[[ Excerpted records open ]]

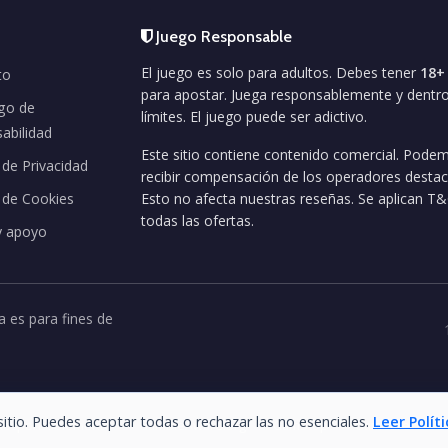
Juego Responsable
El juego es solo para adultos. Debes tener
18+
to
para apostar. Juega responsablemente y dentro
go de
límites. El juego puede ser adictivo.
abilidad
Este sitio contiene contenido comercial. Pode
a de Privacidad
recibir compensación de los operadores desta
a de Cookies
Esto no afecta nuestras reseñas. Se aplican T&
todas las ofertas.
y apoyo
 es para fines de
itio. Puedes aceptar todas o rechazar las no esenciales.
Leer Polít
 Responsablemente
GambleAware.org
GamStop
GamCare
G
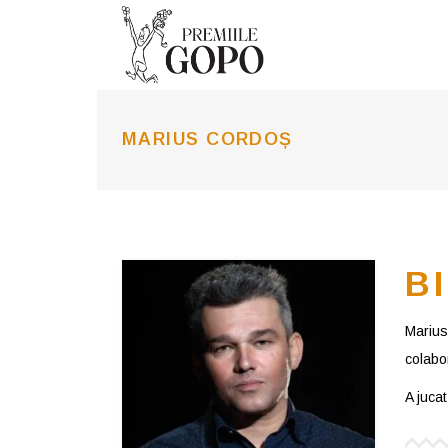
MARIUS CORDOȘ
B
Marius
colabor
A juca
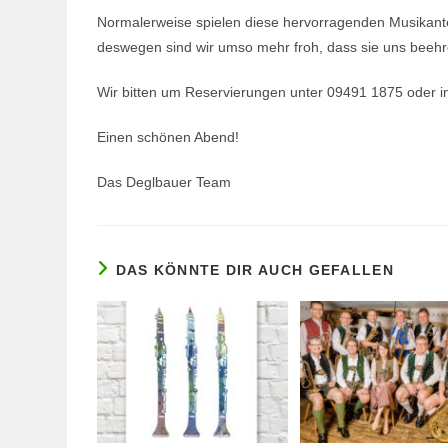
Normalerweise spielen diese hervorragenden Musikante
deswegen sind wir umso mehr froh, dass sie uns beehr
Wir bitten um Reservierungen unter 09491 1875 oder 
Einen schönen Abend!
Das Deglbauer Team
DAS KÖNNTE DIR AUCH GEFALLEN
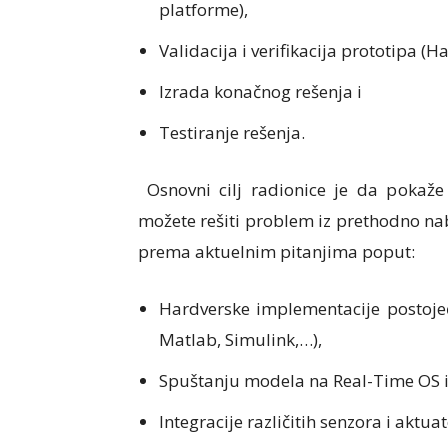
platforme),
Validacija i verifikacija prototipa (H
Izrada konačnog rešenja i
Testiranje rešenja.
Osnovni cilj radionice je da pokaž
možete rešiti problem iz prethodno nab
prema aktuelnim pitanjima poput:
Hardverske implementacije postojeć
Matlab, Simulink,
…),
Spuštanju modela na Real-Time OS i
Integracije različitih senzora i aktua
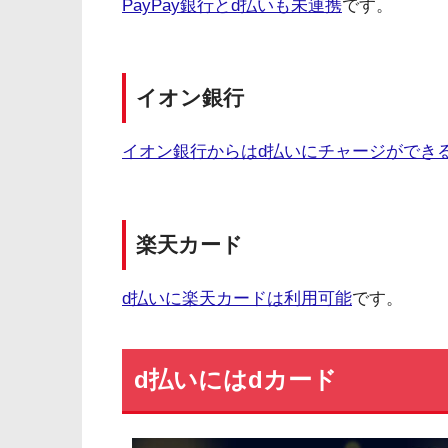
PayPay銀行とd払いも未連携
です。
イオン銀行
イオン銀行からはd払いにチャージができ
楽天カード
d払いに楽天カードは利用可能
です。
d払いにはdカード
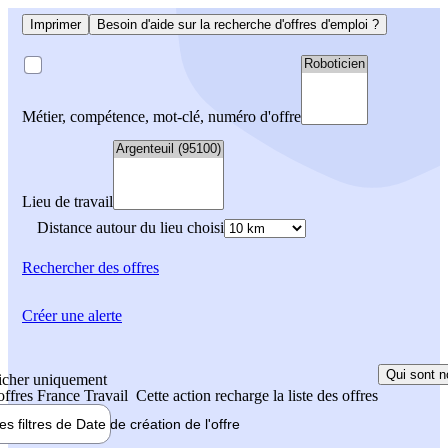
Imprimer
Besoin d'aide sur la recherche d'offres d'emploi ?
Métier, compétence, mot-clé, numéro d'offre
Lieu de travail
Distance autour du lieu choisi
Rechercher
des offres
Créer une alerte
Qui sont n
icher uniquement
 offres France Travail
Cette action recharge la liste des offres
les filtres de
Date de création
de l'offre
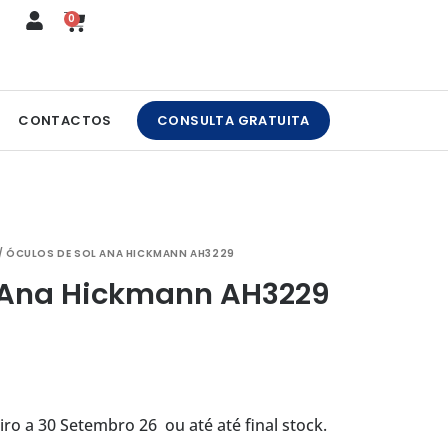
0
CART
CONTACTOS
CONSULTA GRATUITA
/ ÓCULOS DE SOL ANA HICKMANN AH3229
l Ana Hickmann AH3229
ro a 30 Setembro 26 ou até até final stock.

[[ Excerpted records closed ]]

Task objective ▸ The answer is the number of lines in the preceding material that hold "offres"; write that number and nothing else.

Expected output ▸ 4